My Christian friend (practically a family member) will be leaving in the next few days to hold people in prison indefinitely for torture. Scant funding continues to be available for alternative energy sources that cannot be controlled centrally by a few people. Money for universities continues to flow into the technical instead of liberal arts. Science continues to have its focus drawn forcibly into a narrow, money-making scope. All the while, our government has now made it possible for all our news, entertainment and information to come from as few places as they might — even though, like the parks, we the public own the air waves. They also allow themselves to monitor us and intercept our communications under the guise of protecting us, ignoring the fact that any truly nefarious communications would be encrypted. But, as Hoover has show us, such things can be beneficial in maintaining power (status quo). They even snuck through national ID cards, that ties agency information about us together, buried in a funding bill. AP reporters have been told to follow Brittney Spears at all cost, where any news is big news. They don’t follow our lawmakers or business people, though.

I’ll stop. That was a bit of a tirade, not really a rant. It’s been so long since I’ve written anything to y’all that I feel I deserve a little indulgence. There are so many issues, and so many changes we’ve collectively gone through, over such a short time. I wonder — try to imagine and remember what you thought, and how you felt, before all these things. What are the forces that are causing this? The young will say, that’s just how things are. The older will say, nay, nay!
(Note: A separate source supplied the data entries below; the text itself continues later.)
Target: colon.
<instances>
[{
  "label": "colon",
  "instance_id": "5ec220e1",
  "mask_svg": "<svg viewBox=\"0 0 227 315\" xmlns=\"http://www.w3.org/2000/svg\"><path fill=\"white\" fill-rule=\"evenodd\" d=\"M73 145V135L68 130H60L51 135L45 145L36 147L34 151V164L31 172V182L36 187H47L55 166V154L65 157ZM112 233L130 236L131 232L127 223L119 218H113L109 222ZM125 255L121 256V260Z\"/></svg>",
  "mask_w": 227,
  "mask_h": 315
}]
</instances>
The neighbor lady I grew up with, who was older than my parents, died around Christmas. She was loud and energetic, even into her 90’s. Every time she came to visit, she brought with her a bottle of vodka or whiskey. One of her sons and their family have lived in the house for the past several years. Mabel lived in a nearby apartment. I always loved Mabel. She was loud, but wonderful. Dan Walker laughed and gave me hell for a long time after he met her, when she rasped at me, “Mark, you little shit” in that carrying, jovial voice. She couldn’t afford the apartment any more with the money from retirement, having lived so long. The neighbors are staunch, Limbaugh-listening Republicans. They were overwhelmingly relieved when they found a very nice retirement community for her that would take people on a sliding scale, being government-subsidized. What a wonderful use of our collective tax money. But their conservative schizophrenia dominates, allowing them to love the place, while simultaneously hating and wanting to destroy the very institutions that made it possible.

They had started moving all her things to the new place, though she didn’t want to leave her apartment. They moved them while she flew down to California to visit her other son. She died on the toilet there, before she even had a chance to try out the new place. They were a little worried about the money, but the liberal place told them not to be, and to take their time getting her things moved out, even though there was a waiting list of new tenants. Even the wife next door loves the war.

Jake, who knows everything, is lying on his back right now, on the bed, with his legs in the air, sleeping. He twitches in his doggie dreams. I’m imagining what it would be like to tie some twine to his ear and drag him off the bed, then along the floor. I’m sure he’d be yelping. I could use one of those nice, sharp new Chinese pairing knifes to slice little bleeding slits across his belly, too. Crazy thing. He’d be confused, but he’d let me do it all. And he’d even love me just the same afterward. I deserve that, though, don’t I? He’s just a dog.

Yes. Just the way things are. Or was I imagining it?